** BEGIN TEXT EXCERPT **
A third method of manufacture of field effect cathodes according to the
present invention comprises successive steps of:
(a) forming a layer of a cathode material upon a major face of a substrate;
(b) forming a layer of photoresist to a predetermined thickness on the
cathode material layer, and shaping the photoresist layer to a
predetermined pattern by a photo-etching process;
(c) executing etching processing to remove regions of the cathode material
which are not covered by the photoresist, to thereby form a plurality of
cathode material portions respectively protruding in a direction
perpendicular to the major face of the substrate;
(d) forming a first layer of an electrically insulating material upon upper
surfaces of the photoresist portions and upon the cathode material layer,
other than upon side surfaces of the protruding cathode material portions;
(e) forming a first metal layer over the side surfaces of the protruding
cathode material portions;
(f) forming a second layer of electrically insulating material upon the
first insulating layer and upper surfaces of the photoresist portions;
(g) executing processing to remove the photoresist;
(h) executing etching processing to remove the second metal layer from the
protruding cathode material portions, to thereby form apertures in the
second metal layer functioning as electron extraction apertures,
surrounding upper parts of respective ones of the protruding cathode
material portions.
A fourth method of manufacture of field effect cathodes according to the
present invention comprises successive steps of:
(a) forming a first metal layer upon a face of a substrate;
(b) forming a first layer of photoresist upon the first metal layer, and
shaping the photoresist layer to a predetermined pattern of mask portions
by a photo-etching process;
(c) forming a first layer of electrically insulating material upon the
first photoresist layer and upon exposed surfaces of the first metal
layer;
(d) executing processing to remove the first photoresist layer;
(e) forming a layer of cathode material over the first insulating layer and
exposed regions of the first metal layer;
(f) forming a second layer of photoresist upon the cathode material layer,
and shaping the second photoresist layer to a second pattern of mask
portions which is identical in shape and position to the first pattern of
mask portions, by a photo-etching process;
(g) executing etching to remove exposed regions of the cathode material
layer to a predetermined depth, to thereby form a plurality of cathode
material portions respectively protruding in a direction perpendicular to
the major face of the substrate;
(h) executing processing to remove the photoresist;
(i) forming a second layer of an electrically insulating material upon the
first metal layer;
(j) forming a second metal layer over the protruding cathode material
portions;
(k) forming a third electrically insulating layer over the second
insulating layer and over the second metal layer formed on the protruding
cathode material portions;
(l) forming a third metal layer over the third insulating layer; and
(m) executing etching processing to remove the second metal layer from the
protruding cathode material portions, to thereby form apertures in the
third metal layer functioning as electron extraction apertures surrounding
upper parts of respective ones of the protruding cathode material
portions.
** END TEXT EXCERPT **
** BEGIN THE DATA **
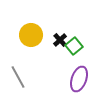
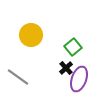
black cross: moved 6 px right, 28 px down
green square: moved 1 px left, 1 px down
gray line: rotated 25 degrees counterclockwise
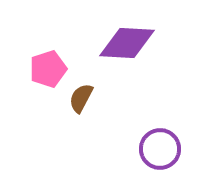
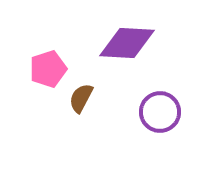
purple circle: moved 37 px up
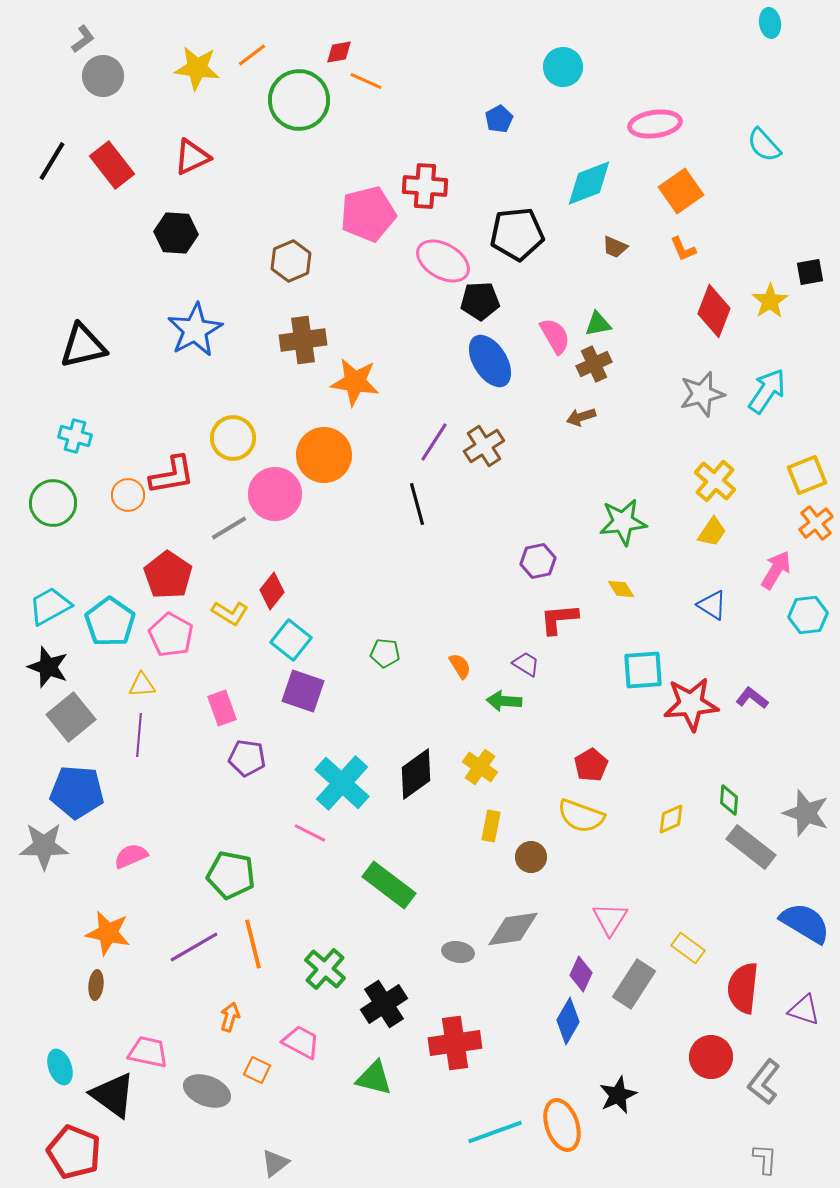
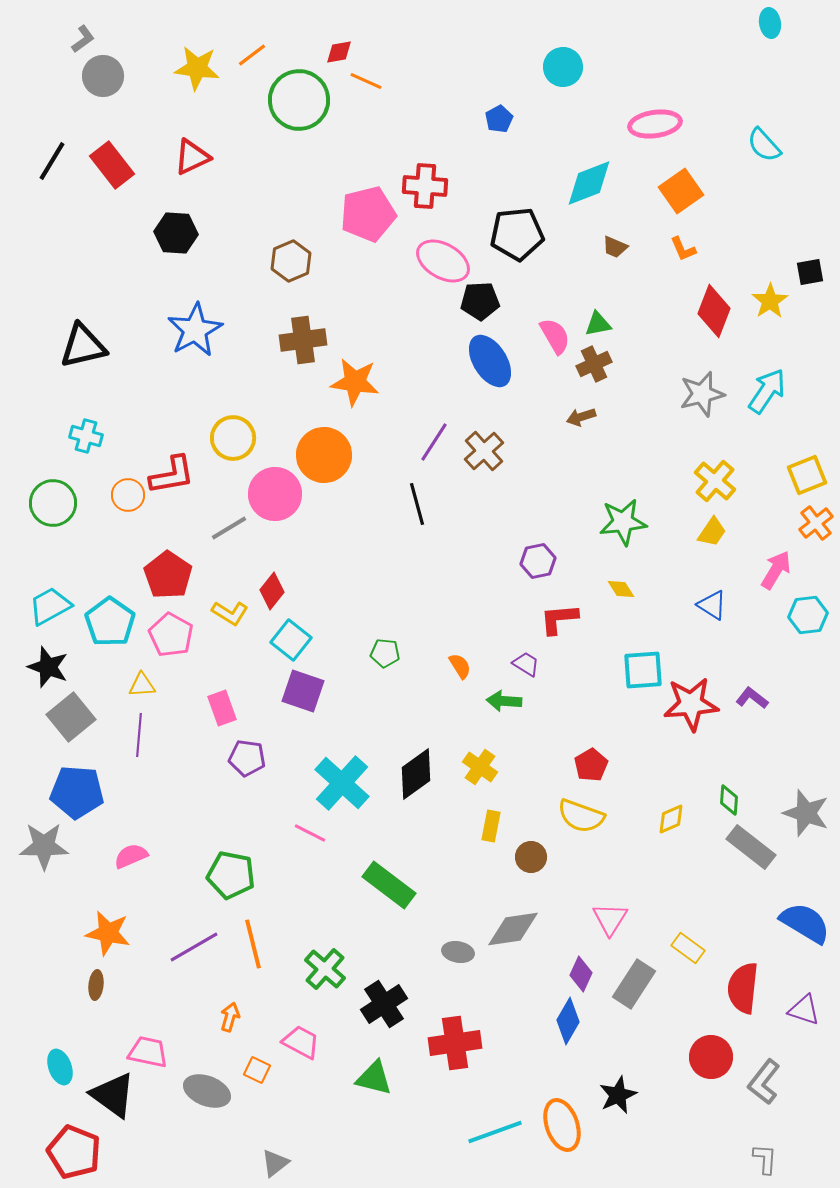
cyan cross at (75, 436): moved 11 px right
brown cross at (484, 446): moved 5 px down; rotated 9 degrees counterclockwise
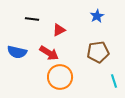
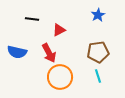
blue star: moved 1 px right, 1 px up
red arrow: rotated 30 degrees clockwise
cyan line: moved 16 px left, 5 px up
** END THE DATA **
◆ **WHAT YOU NEED TO DO**:
A - Answer these questions about the cathode manufacturing text:
(i) In the third method, what does step (a) form, and where?
(ii) In the fourth method, what does step (a) form, and where?
(iii) In the fourth method's step (f), in what two respects is the second pattern of mask portions identical to the first?
B - Can you output the lines of the records from the one containing "purple circle: moved 37 px up" through the end of the records, inclusive, reproduced verbatim but without the picture lines?

◆ **ANSWERS TO THE EXERCISE**:
A -
(i) A layer of a cathode material upon a major face of a substrate.
(ii) A first metal layer upon a face of a substrate.
(iii) Shape and position.

B -
purple circle: moved 37 px up
cyan cross at (75, 436): moved 11 px right
brown cross at (484, 446): moved 5 px down; rotated 9 degrees counterclockwise
blue star: moved 1 px right, 1 px up
red arrow: rotated 30 degrees clockwise
cyan line: moved 16 px left, 5 px up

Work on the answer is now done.